Zollstock erinnert an bewegte Historie

Speckswinkel feiert 800 Jahre Dorfjubiläum / Familientag übertraf alle Erwartungen
Von Michael Rinde
Speckswinkel. Die Festwoche „800 Jahre Speckswinkel“ steht vor ihrem Höhepunkt, dem Höfefest am Samstag, 10. Juni. Doch es ist bereits viel geschehen und mehrfach hat das große Jubiläumsfest des Ortes alle Erwartungen weit übertroffen. Beispiel Familientag an Fronleichnam. Maximal 600 Kinder und Erwachsene hatten die Organisatoren mal erwartet. „Es waren weit über 1.000 Gäste, eher 1.500 Besucher“, sagte Ortsvorsteher Martin Naumann im Gespräch mit der OP.

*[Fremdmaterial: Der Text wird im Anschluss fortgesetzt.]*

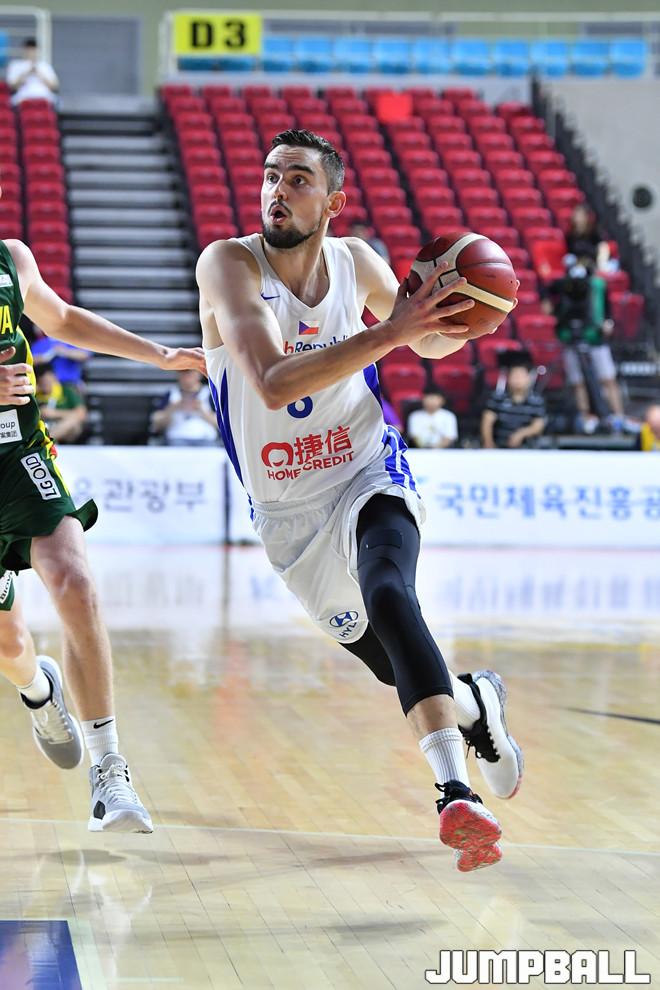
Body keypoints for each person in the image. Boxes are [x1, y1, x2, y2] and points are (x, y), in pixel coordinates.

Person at [196, 129, 523, 873]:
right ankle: (477, 703)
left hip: (365, 466)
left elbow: (427, 343)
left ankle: (453, 794)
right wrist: (394, 333)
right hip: (287, 511)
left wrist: (464, 312)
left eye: (298, 179)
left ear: (334, 202)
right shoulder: (228, 265)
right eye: (271, 176)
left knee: (389, 591)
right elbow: (271, 381)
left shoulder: (356, 262)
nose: (278, 191)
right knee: (391, 665)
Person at [0, 231, 205, 833]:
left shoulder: (11, 258)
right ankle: (39, 693)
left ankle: (109, 771)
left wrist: (160, 355)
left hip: (18, 456)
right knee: (9, 646)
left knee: (75, 581)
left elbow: (62, 318)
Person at [546, 255, 626, 429]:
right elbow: (549, 297)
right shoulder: (563, 285)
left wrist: (608, 322)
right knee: (578, 382)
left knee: (608, 378)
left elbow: (607, 308)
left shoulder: (598, 285)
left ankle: (618, 416)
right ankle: (586, 418)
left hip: (596, 337)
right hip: (571, 337)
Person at [481, 355, 546, 449]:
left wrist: (521, 434)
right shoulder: (498, 397)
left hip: (527, 450)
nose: (517, 380)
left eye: (521, 376)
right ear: (509, 378)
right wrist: (488, 442)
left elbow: (538, 425)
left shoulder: (536, 401)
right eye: (515, 376)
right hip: (499, 448)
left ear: (528, 378)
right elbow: (487, 420)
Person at [150, 368, 218, 446]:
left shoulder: (210, 394)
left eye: (190, 372)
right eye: (183, 372)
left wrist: (201, 410)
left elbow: (221, 424)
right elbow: (156, 422)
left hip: (205, 438)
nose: (187, 375)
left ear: (199, 374)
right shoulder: (171, 393)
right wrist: (172, 408)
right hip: (176, 438)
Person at [35, 362, 87, 443]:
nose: (45, 384)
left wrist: (54, 413)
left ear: (54, 377)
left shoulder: (66, 391)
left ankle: (46, 441)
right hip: (43, 427)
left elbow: (81, 414)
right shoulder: (35, 394)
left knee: (72, 421)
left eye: (47, 381)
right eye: (42, 382)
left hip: (64, 429)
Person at [6, 37, 59, 106]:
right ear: (24, 50)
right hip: (23, 97)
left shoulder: (45, 65)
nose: (31, 52)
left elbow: (55, 86)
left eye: (33, 50)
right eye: (29, 49)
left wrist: (38, 73)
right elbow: (12, 87)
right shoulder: (15, 65)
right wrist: (27, 73)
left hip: (44, 96)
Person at [565, 204, 611, 272]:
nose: (578, 219)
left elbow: (602, 246)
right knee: (570, 261)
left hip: (594, 262)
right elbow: (571, 254)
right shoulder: (570, 236)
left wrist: (600, 262)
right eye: (576, 216)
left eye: (580, 216)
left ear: (586, 217)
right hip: (579, 265)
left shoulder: (594, 232)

Zwei Heller für fettes Schwein

Zuvor hatten die Speckswinkeler mehr als 300 Gäste am vergangenen Mittwochabend beim Festkommers begrüßt. So viele waren es auch zu Spitzenzeiten beim geschichtshistorischen Nachmittag am Freitag, eher mehr. Herausragend war dabei die Einweihung von etwas „was bleibt“ von dieser Festwoche und daran auch noch in Jahrzehnten erinnert.

Im Jahr 1500, da war an der Zollstelle Speckswinkel Geld fällig, für ein fettes Schwein zum Beispiel 2 Heller, für einen vollen Karren waren gar 20 Heller zu zahlen. Zu dieser Zeit floss dieser Zoll als „Landzoll“ an den Landgrafen zu Hessen. Zwei solcher Zollstocke in der Gemarkung, beide sind nicht erhalten, mahnten den Reisenden oder den Händler, dass er an dieser Stelle jetzt zu zahlen habe. Wer meinte, die Aufforderung ignorieren zu können, der riskierte etwas. „Dann war das Dreifache des Zolles fällig oder die komplette Beschlagnahmung der Ware“, erinnerte Heinrich Losekam, der Experte für Zollgeschichte.

Dank eines Crowdfunding-Projektes mit 125 Spendern und der entsprechenden Unterstützung der VR-Bank Hessenland kamen am Ende knapp 12.000 Euro zusammen, um den historischen Zollstock originalgetreu aus Marburger Buntsandstein nachzubilden und direkt am Zollhof in Speckswinkel aufzustellen.

Marktbereichsleiterin Gabriele Schäfer-Langohr lobte den Einsatz der Speckswinkeler für ihr Projekt, die Spendenbereitschaft habe auch bei der VR-Bank alle Erwartungen übertroffen. Ortsvorsteher Naumann bekannte, dass er viele Gespräche geführt habe und viele Bürger erst überzeugen musste, sich für die Aktion zu begeistern. Geschaffen hat den Zollstock das Kirchhainer Steinmetzunternehmen Eufinger, ganz fein wurde das Wappen herausgearbeitet, die Inschriften erstellt, der Stein geglättet. „Eine herausragende Arbeit“, lobte auch Heinrich Losekam das Ergebnis.

Losekam brachte Speckswinkelern und Besuchern dann die Dorfgeschichte näher, die bei Weitem nicht nur von der Zollhistorie geprägt wurde. Fast eine Stunde lang ging es durch den Ort, weit mehr als 100 Besucher schlossen sich ihm an. Einst sei Speckswinkel sehr kleinteilig gewesen, sagte Losekam mit Blick ins 13. Jahrhundert. Schuld waren die Zinsen, die die damaligen Herren in Ziegenhain für Land erhoben.

Ein besonderes Lob hatte Bürgermeister Thomas Groll parat: „Speckswinkel setzt Maßstäbe“, meinte er.

Am Freitag gab Ortsvorsteher Naumann der OP auch neue Zahlen für das große Höfefest. So steht jetzt fest, dass sich 36 Höfe aktiv mit Programm und Angeboten bei dem Fest präsentieren, es gibt am frühen Abend eine Feuershow, es werden mehr als 50 Stände im Ortskern aufgebaut sein. „Für uns ist das unser kleiner Hessentag“, sagt ein hochzufriedener Ortsvorsteher. Los geht es an dem Tag um 11 Uhr. Parkplätze finden sich am Ortsrand. Die Veranstalter weisen noch einmal darauf hin, dass Speckswinkel aufgrund der A49-Bauarbeiten nicht direkt über Neustadt erreichbar ist, sondern über die Nachbarorte angefahren werden sollte.